TensorFlow-IO

TensorFlow - IO

在 tf.data 之前，一般使用 QueueRunner，但 QueueRunner 基于 Python 的多线程及队列等，效率不够高，所以 Google发布了tf.data，其基于C++的多线程及队列，彻底提高了效率。所以不建议使用 QueueRunner 了，取而代之，使用 tf.data 模块吧：简单、高效。

preload

直接将数据设置为常量，加载到TensorFlow的graph中。

import tensorflow as tf
x1 = tf.constant([2,3,4])
x2 = tf.constant([4,0,1])

y = tf.add(x1,x2)

with tf.Session() as sess:
    print(sess.run(y))

feed_dict

使用Python代码获取数据，通过给run()或者eval()函数输入feed_dict参数，传入数据，可以启动运算过程。

with tf.Session():
  input = tf.placeholder(tf.float32)
  classifier = ...
  print classifier.eval(feed_dict={input: my_python_preprocessing_fn()})

或者通过sess.run的feed参数

1
2
3

with tf.Session() as sess:
  result = sess.run(fetches=[mul, intermed],feed_dict={x1:inputX,y:outputY})
  print(result)

FileRead & QueueRuuner

基于队列（Queue）API构建输入通道（pipelines）,读取文件中的数据

原理介绍

使用字符串张量(比如[“file0”, “file1”]) 或者tf.train.match_filenames_once 函数来产生文件名列表。
文件名打乱（可选）（Optional filename shuffling）。
epoch限制（可选）（Optional epoch limit）
tf.train.string_input_producer 函数.string_input_producer来生成一个先入先出的文件名队列。
将文件名队列提供给阅读器Reader的read方法。文件阅读器来读取数据。需要根据不同的文件内容选取不同的文件格式。
decoder（A decoder for a record read by the reader）
预处理（可选）（Optional preprocessing）。然后你可以对examples进行你想要的预处理（preprocessing）。预处理是独立的（不依赖于模型参数）。常见的预处理有：数据的标准化（normalization of your data）、挑选一个随机的切片，添加噪声（noise）或者畸变（distortions）等。
在pipeline的末端，我们通过调用 tf.train.shuffle_batch 来创建两个queue，一个将example batch起来 for training、evaluation、inference；另一个来shuffle examples的顺序。

文件列表和文件队列生成

可以使用字符串张量(比如[“file0”, “file1”], [(“file%d” % i) for i in range(2)]， [(“file%d” % i) for i in range(2)]) 或者tf.train.match_filenames_once 函数来产生文件名列表。

将文件名列表交给tf.train.string_input_producer 函数.string_input_producer来生成一个先入先出的队列，文件阅读器会需要它来读取数据。

string_input_producer 提供的可配置参数来设置文件名乱序和最大的训练迭代数， QueueRunner会为每次迭代(epoch)将所有的文件名加入文件名队列中，如果shuffle=True的话，会对文件名进行乱序处理。这一过程是比较均匀的，因此它可以产生均衡的文件名队列。

CSV 文件读取

使用步骤：

使用textLineReader()阅读器。读取文件名队列
使用decode_csv()对内容解析

过程介绍：

read 方法每执行一次，会从文件中读取一行。然后 decode_csv 将读取的内容解析成一个Tensor列表。参数 record_defaults 决定解析产生的Tensor的类型，另外，如果输入中有缺失值，则用record_defaults 指定的默认值来填充。

● ● ● ● ●

** 待办任务 **
改写上面关于 TensorFlow 数据输入的文字，从“decoder（A decoder for”开始、到“件阅读器会需要它来读取数据。”结束，把其中的“文件名列表”替换为“文件路径列表”。

** 所给资料 **
● ● ● ● ●

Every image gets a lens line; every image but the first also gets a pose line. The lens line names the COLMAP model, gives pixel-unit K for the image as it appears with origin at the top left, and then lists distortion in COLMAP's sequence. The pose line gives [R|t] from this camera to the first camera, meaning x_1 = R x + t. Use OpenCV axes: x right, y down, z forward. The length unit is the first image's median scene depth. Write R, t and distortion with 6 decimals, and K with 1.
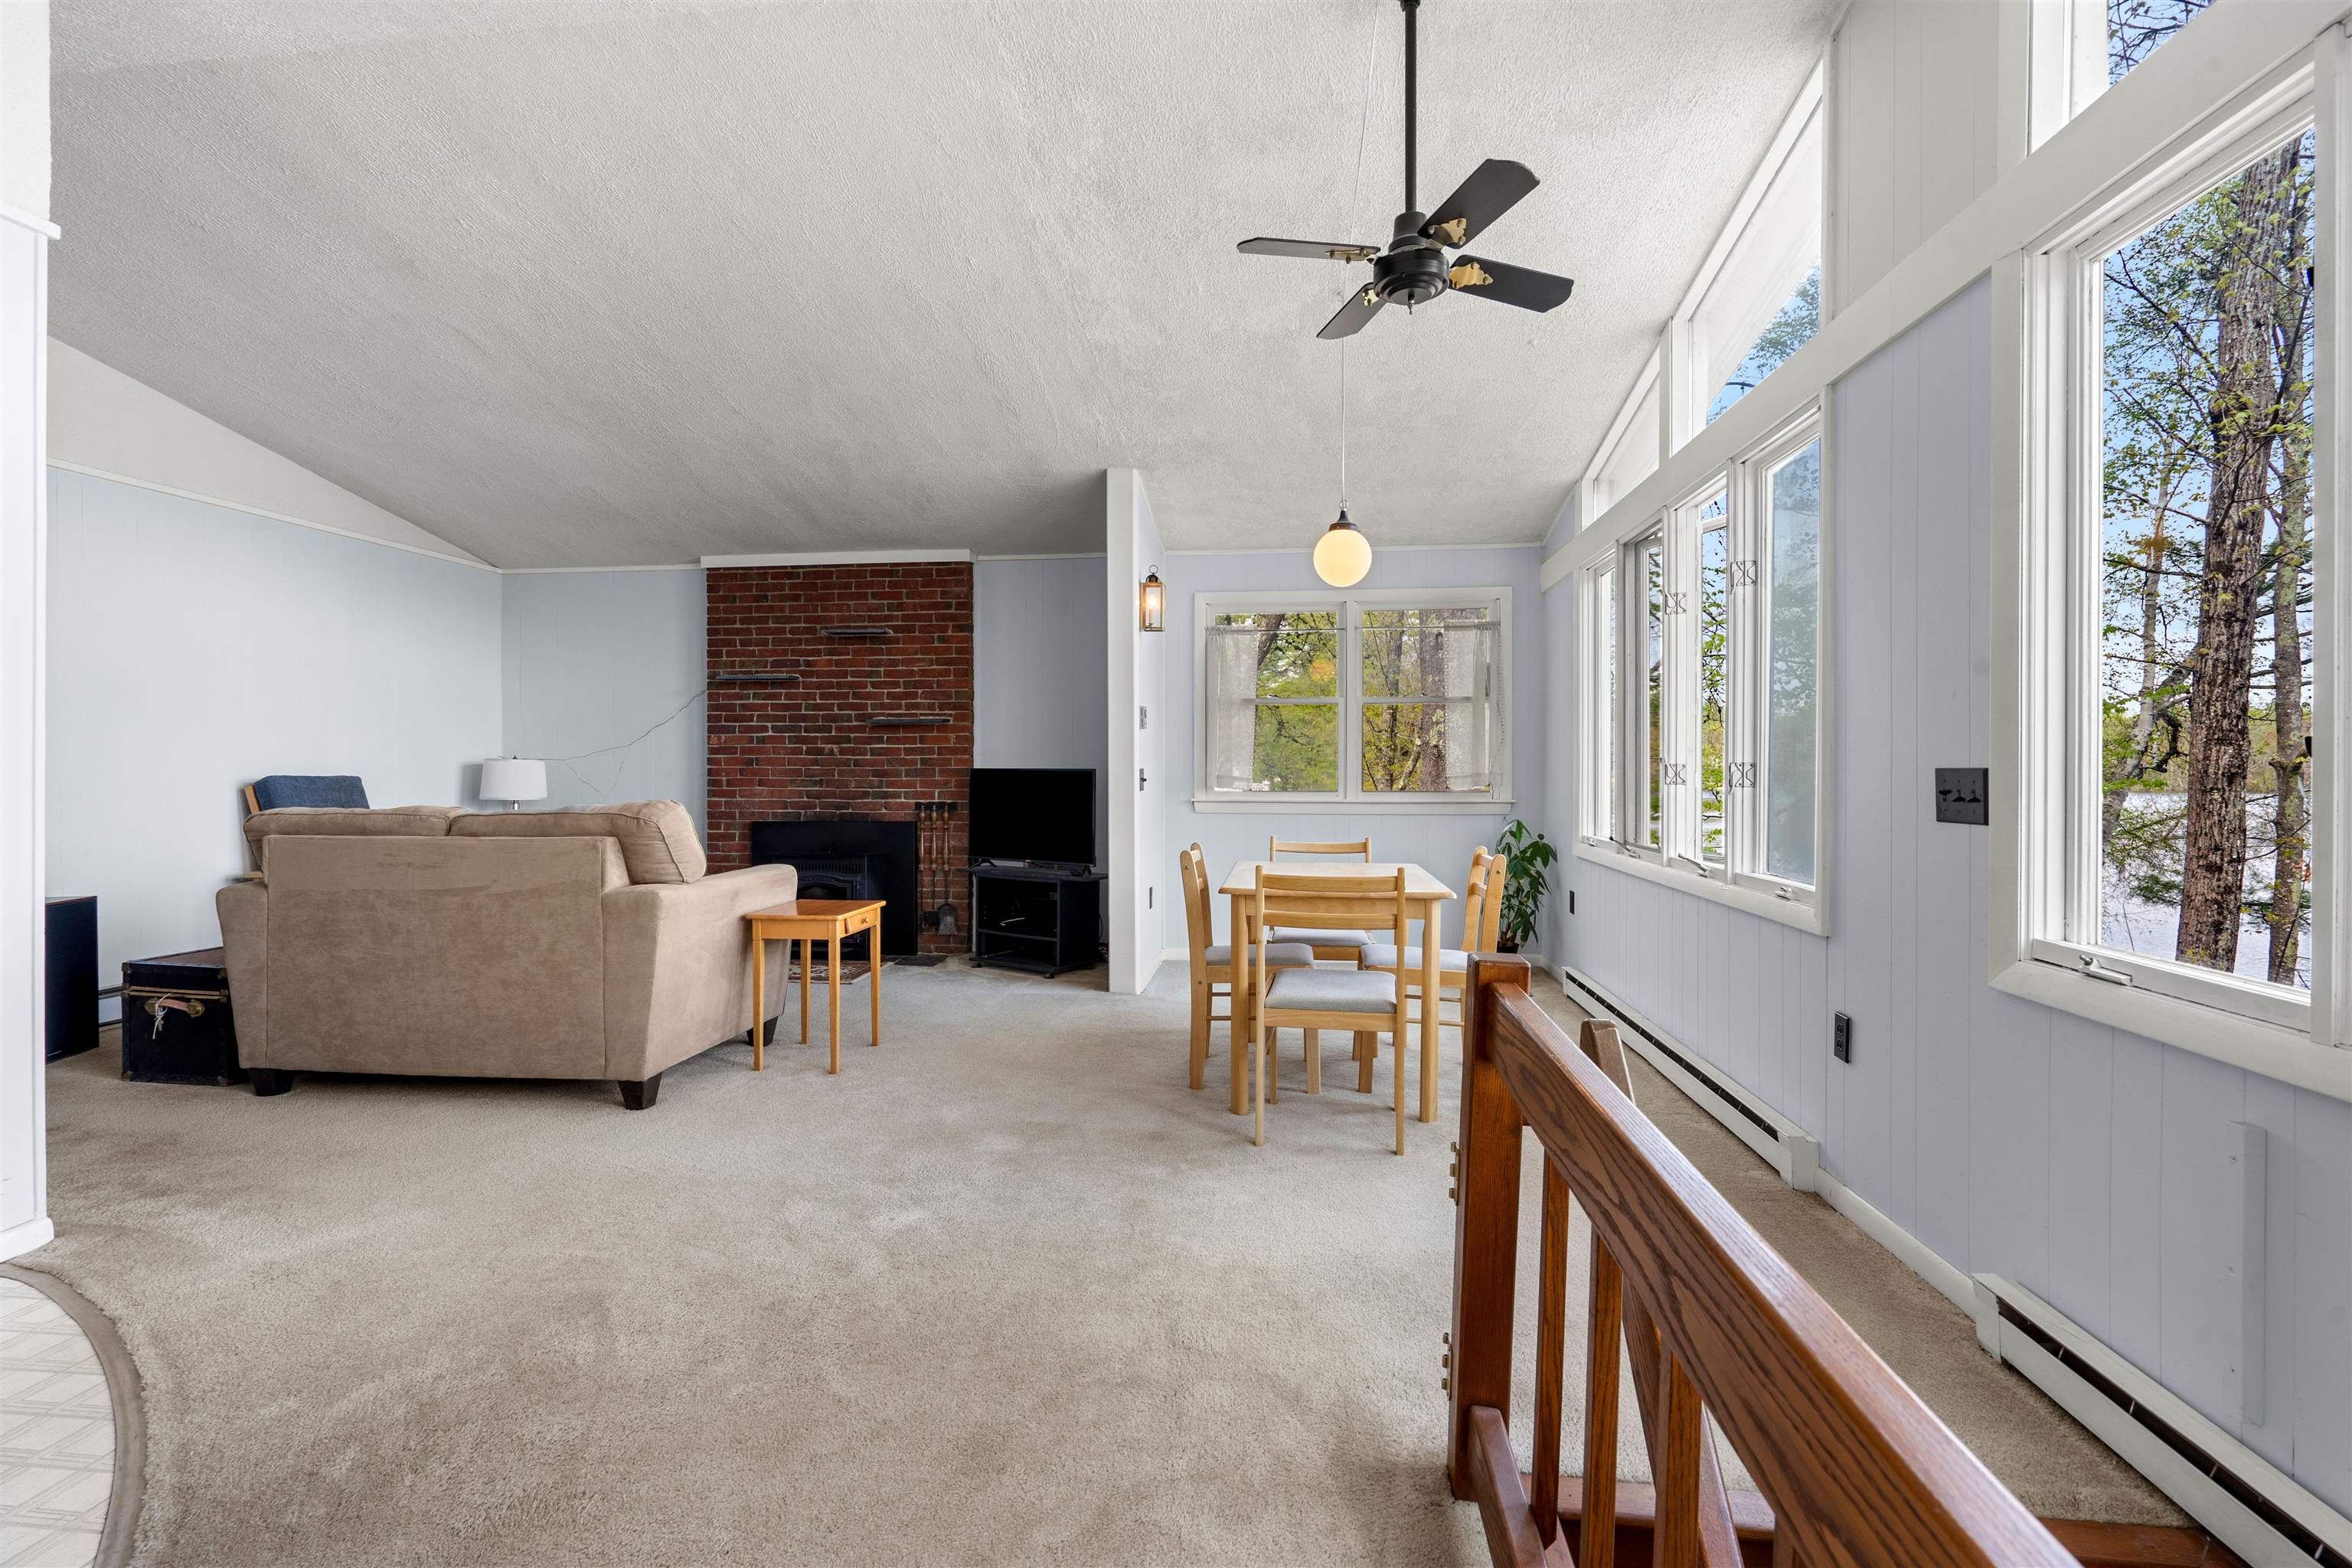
lens RADIAL K [[1073.5, 0, 1176.0], [0, 1073.5, 784.0], [0, 0, 1]] dist [-0.009943, 0.007419]
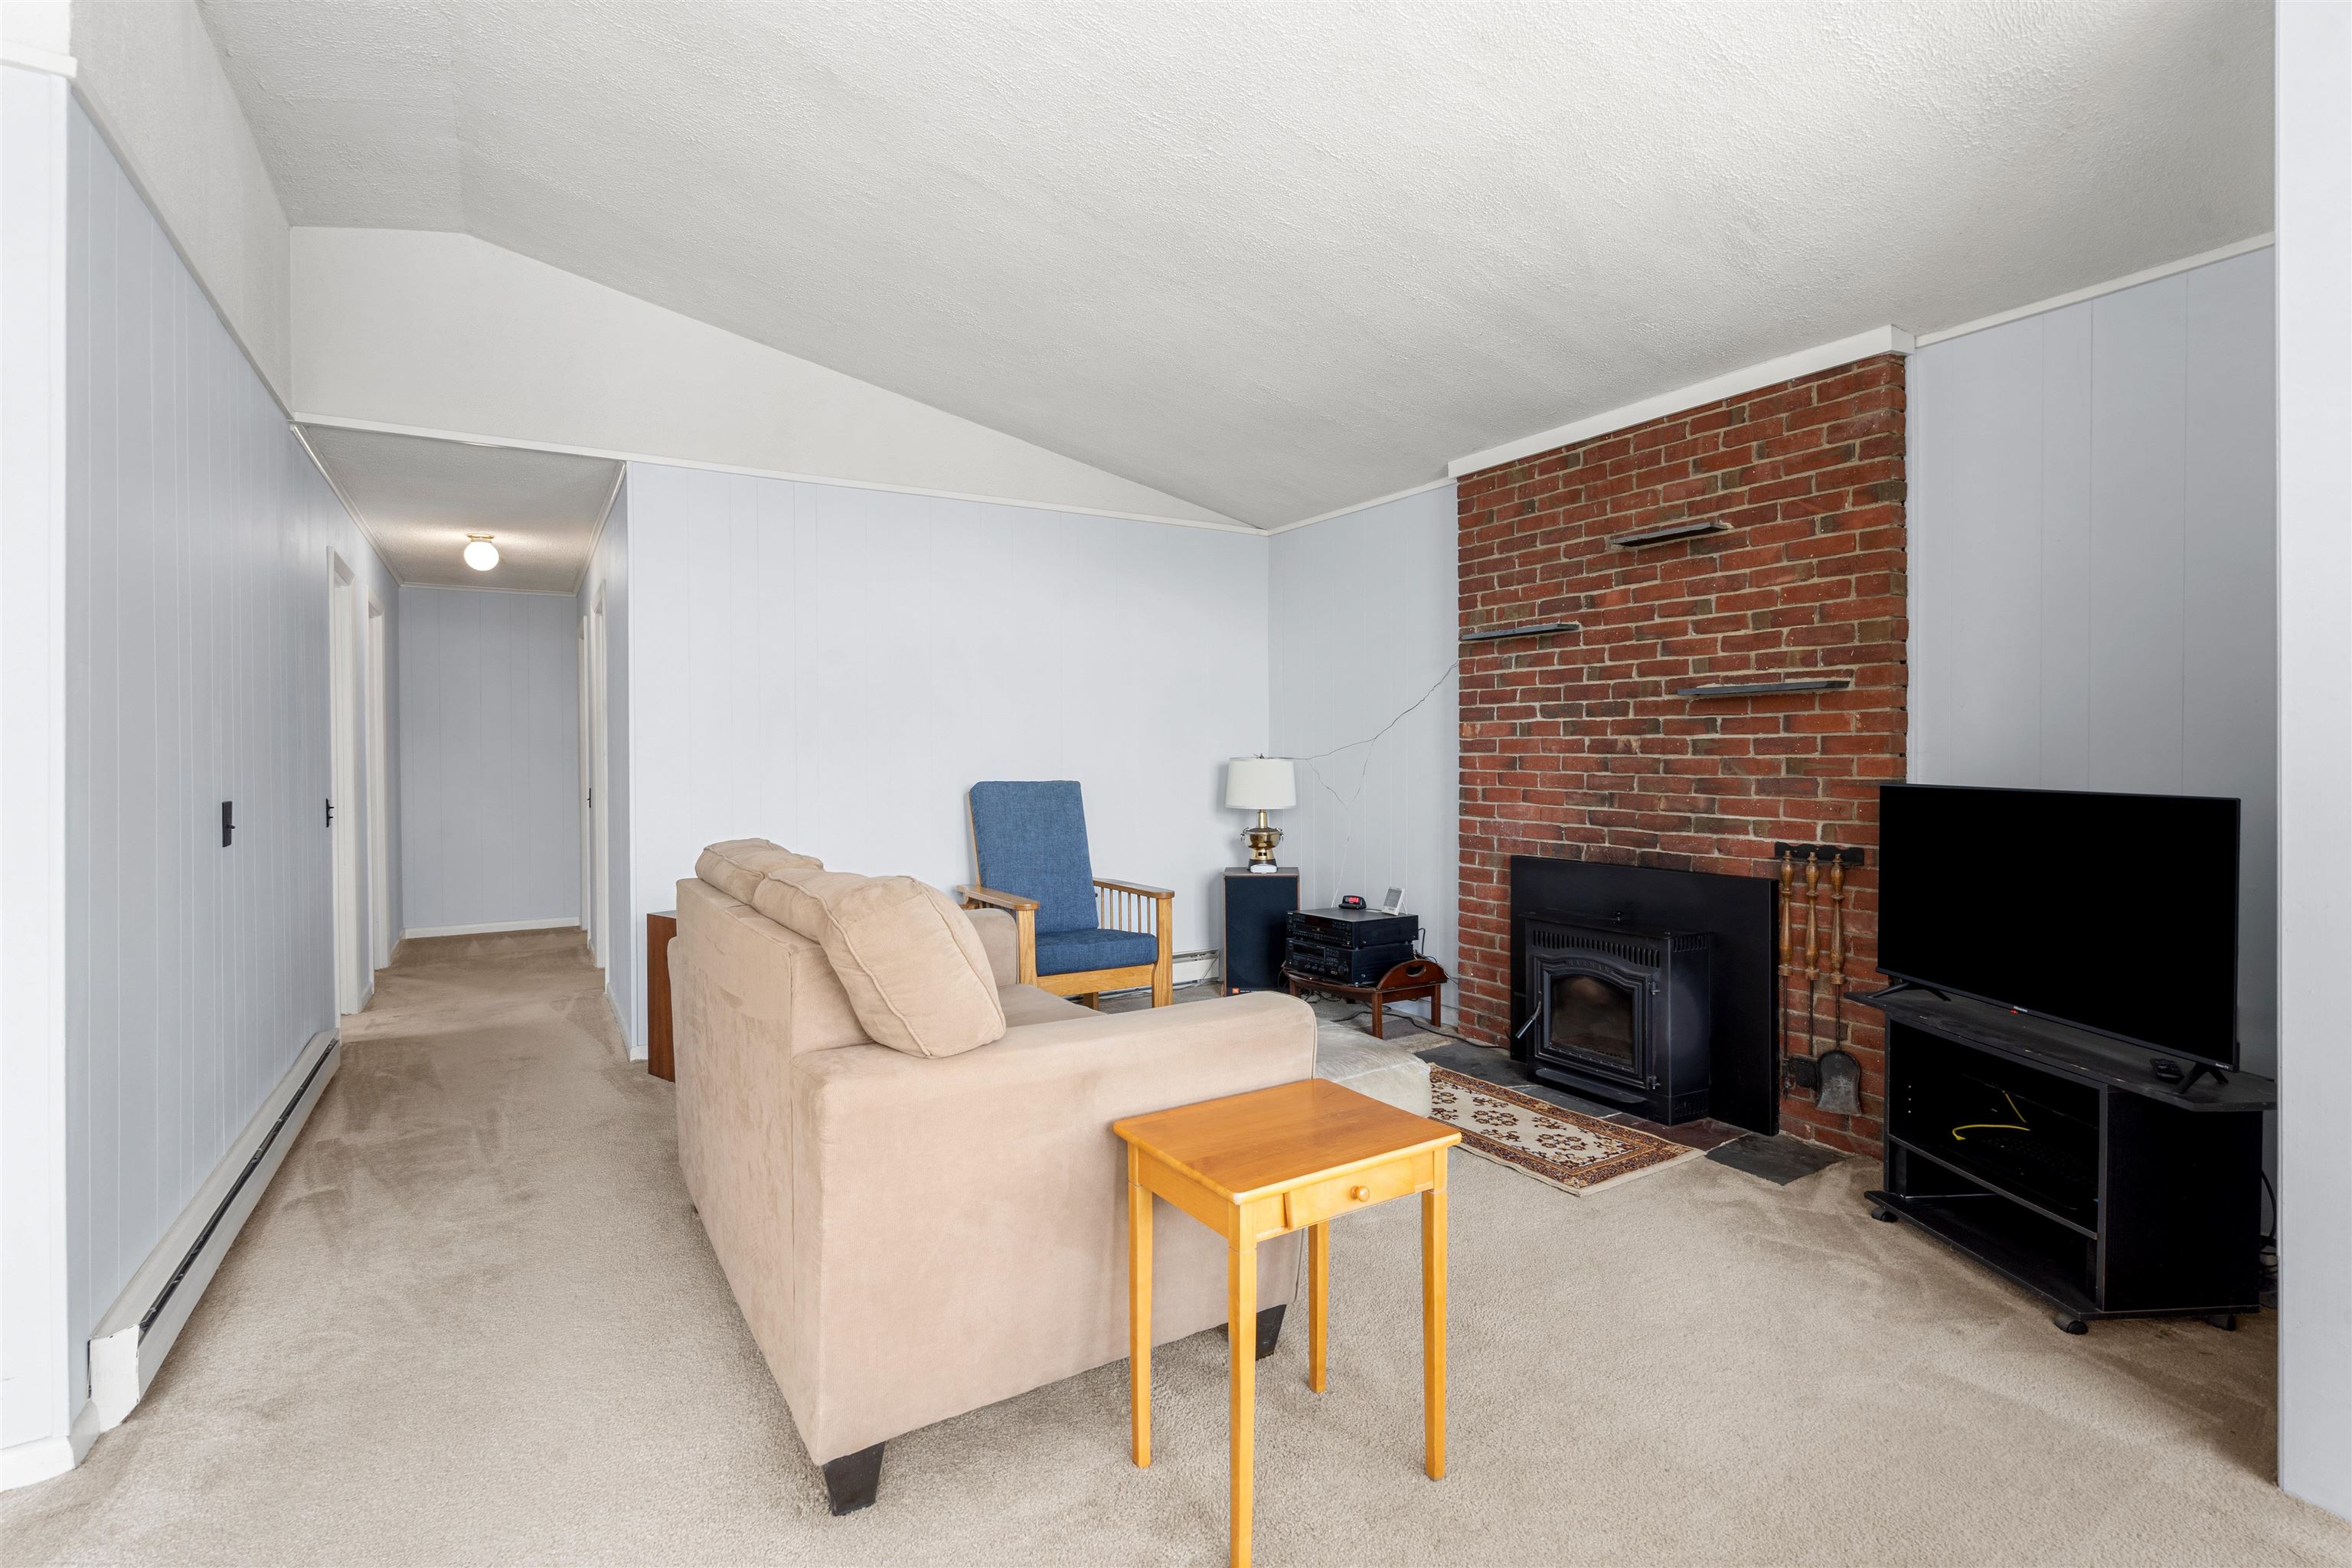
lens RADIAL K [[1077.4, 0, 1179.8], [0, 1077.4, 760.3], [0, 0, 1]] dist [0.002084, 0.001237]
pose [[0.617927, 0.004595, -0.786222, -0.008366], [-0.004771, 0.999986, 0.002094, -0.023061], [0.786221, 0.002457, 0.617941, 0.442892]]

● ● ● ● ●

** 练习答案 **
decoder（A decoder for a record read by the reader）
预处理（可选）（Optional preprocessing）。然后你可以对examples进行你想要的预处理（preprocessing）。预处理是独立的（不依赖于模型参数）。常见的预处理有：数据的标准化（normalization of your data）、挑选一个随机的切片，添加噪声（noise）或者畸变（distortions）等。
在pipeline的末端，我们通过调用 tf.train.shuffle_batch 来创建两个queue，一个将example batch起来 for training、evaluation、inference；另一个来shuffle examples的顺序。

文件列表和文件队列生成

可以使用字符串张量(比如[“file0”, “file1”], [(“file%d” % i) for i in range(2)]， [(“file%d” % i) for i in range(2)]) 或者tf.train.match_filenames_once 函数来产生文件路径列表。

将文件路径列表交给tf.train.string_input_producer 函数.string_input_producer来生成一个先入先出的队列，文件阅读器会需要它来读取数据。